Greece found another ally on its rally to bring the Parthenon Marbles back home, in the face of Guardian correspondent in Greece, Turkey and Cyprus, Helena Smith. In an impassioned article on Sunday’s Observer, entitled “As a Briton, I hang my head in shame. We must return the Parthenon marbles,” Smith explained why there must be an end to the ongoing dispute over the Parthenon Marbles and why they should return home, while pointing out the time is right now for Britain to rectify a historic wrong.
“Though hacked and fragmented, a haunting shadow of the masterpiece hewn 2,500 years ago, it takes your breath away. A gift to behold under the Attic skies. But something more: the best riposte to any doubt that the Parthenon – or Elgin – marbles, the artworks that once adorned this magisterial edifice – but which have spent the last 200 years displayed in the badly lit British Museum – should be reunited with the place where they were created,” she wrote.
“I will not hide.
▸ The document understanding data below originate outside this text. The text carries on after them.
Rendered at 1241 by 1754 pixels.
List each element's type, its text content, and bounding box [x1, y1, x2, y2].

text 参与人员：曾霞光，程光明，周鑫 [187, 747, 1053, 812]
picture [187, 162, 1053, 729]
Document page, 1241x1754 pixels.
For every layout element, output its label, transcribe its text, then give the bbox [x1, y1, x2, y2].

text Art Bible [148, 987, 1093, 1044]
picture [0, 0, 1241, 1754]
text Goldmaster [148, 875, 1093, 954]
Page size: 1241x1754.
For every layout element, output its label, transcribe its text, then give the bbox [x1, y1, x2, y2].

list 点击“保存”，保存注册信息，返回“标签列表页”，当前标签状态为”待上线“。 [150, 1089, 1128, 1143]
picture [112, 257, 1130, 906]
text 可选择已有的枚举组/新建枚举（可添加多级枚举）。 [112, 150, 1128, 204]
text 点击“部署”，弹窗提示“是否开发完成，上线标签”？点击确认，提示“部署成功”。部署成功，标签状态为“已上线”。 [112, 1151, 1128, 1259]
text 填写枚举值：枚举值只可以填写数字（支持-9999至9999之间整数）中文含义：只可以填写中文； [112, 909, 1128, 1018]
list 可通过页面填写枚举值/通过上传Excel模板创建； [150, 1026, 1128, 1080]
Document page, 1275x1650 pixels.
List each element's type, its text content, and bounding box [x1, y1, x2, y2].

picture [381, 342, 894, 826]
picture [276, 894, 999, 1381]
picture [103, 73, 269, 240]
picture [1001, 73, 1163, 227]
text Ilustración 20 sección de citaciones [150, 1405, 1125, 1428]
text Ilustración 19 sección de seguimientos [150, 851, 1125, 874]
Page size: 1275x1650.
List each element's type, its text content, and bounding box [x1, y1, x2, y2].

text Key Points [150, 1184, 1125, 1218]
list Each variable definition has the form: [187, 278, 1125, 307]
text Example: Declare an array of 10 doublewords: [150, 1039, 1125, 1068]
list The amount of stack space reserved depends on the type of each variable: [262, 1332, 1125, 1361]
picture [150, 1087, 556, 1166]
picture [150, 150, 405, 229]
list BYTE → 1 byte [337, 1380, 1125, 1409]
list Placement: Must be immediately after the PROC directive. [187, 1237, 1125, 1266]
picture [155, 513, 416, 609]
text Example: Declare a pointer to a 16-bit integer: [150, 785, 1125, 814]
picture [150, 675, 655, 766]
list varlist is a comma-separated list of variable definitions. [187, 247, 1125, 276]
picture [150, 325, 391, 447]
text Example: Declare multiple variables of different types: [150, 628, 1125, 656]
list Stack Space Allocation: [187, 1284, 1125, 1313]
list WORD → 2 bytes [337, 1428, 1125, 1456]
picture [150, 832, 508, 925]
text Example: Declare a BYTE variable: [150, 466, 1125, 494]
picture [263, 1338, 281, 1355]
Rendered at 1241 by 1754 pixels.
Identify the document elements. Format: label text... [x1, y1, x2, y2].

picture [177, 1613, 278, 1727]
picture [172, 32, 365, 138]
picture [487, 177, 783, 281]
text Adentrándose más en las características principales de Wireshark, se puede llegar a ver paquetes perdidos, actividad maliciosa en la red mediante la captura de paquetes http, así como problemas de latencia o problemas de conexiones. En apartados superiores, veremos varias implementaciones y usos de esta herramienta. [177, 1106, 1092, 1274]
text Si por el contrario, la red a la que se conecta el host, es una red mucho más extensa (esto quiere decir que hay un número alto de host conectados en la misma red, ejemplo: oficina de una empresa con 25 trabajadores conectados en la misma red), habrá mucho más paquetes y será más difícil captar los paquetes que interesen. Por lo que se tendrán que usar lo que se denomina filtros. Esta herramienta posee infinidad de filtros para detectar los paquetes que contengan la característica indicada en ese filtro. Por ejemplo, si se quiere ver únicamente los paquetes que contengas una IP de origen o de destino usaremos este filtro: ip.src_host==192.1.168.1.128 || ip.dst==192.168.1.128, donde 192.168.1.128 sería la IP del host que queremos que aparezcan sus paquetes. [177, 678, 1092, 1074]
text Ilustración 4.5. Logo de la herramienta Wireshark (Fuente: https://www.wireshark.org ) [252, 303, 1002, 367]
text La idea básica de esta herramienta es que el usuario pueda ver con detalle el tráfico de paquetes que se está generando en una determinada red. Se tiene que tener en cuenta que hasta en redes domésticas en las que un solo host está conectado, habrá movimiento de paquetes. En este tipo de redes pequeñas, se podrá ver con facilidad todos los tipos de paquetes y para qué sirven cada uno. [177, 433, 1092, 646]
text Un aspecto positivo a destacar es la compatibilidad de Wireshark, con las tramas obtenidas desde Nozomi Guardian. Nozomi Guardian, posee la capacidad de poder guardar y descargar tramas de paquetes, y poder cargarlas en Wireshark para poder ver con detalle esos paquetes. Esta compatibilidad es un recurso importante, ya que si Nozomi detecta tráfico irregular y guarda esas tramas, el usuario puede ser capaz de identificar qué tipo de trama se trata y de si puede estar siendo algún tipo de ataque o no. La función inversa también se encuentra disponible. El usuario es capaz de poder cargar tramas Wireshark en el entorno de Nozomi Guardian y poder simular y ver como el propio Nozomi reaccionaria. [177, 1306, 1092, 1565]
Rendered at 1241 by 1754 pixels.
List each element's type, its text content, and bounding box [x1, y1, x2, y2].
In the immortal words of Lord Byron: ‘I am with Greece.’ And so naturally enthused that a squabble that should have been resolved long ago, if logic and common decency had prevailed, has re-erupted with such vigour following Amal Clooney’s visit to Athens last week,” Smith added, criticizing the fact that the debate was only reanimated after Alamuddin’s public support over the Greek request. Continuing, she recalled the efforts of late Greek actress and Culture Minister Melina Mercouri to repatriate the 88 plundered slabs that ended up at the other end of Europe during the Ottoman rule.
“Fifteen months ago, Athens requested that the row be mediated through the offices of Unesco, the United Nations cultural arm, after the organisation changed its rules dealing with stolen cultural property. Fifteen months later, it is still awaiting a response.
There is some merit in the argument that as the most significant surviving ancient artworks – and representations of the achievement of classical Athens – this masterwork of narrative in stone is not Greek but universal and, as such, belongs to the world.
But the claim, postulated by the British Museum, that they are better positioned in London to ‘serve world audiences’ is to make a nonsense of a lie. The Greeks first asked for the marbles under King Otto, their first king shortly after the nation won independence in 1830, long before Mercouri put the dispute on the map. To brush off that demand as Greek cultural nationalism is patronising in the extreme,” Smith argued, blaming London for hiding behind laws to avoid what would be perceived as a “defeat.”
“Every country, after all, has a right to the heritage that is an inherent part of its cultural identity. And Greece, underlining the importance it attaches to the marbles, has offered all manner of treasure in return. This is not about opening the floodgates (that other fear so often voiced by those who claim the antiquities are better off in London). Athens wants nothing else back – including that other pillaged masterpiece, the Bassae frieze, which in high relief depicts the Greeks fighting the Amazons and is also on display at the British Museum, but on account of staff shortages rarely available for viewing.”
Indeed, Greece has gone as far as to propose joint curatorship of the marbles through the establishment of a British Museum branch, within sight of the Parthenon, on the new Acropolis Museum’s top floor.
“As a Briton, I hang my head in shame but take heart in what the poet Titos Patrikios, an old friend, calls Greece’s ‘unbeatable weapon’; the common sense of ordinary Britons who for almost two decades have overwhelmingly endorsed repatriation in successive opinion polls. It was another poet, Yannis Ritsos, who summed up the marbles’ predicament best. ‘These stones don’t feel at ease with less sky’, he wrote. They needed the luminosity of Attica to be appreciated most…
Greece has gone through its darkest hour in recent years. The reunification of the sculptures would be a huge shot in the arm for a nation that in times of difficulty has always stood by Britain. Rarely do we have such opportunities to right a wrong. That opportunity is here now and in the name of everything it stands for, Great Britain should seize the moment. It would, as Stephen Fry put it, be the classiest of acts,” Smith concluded.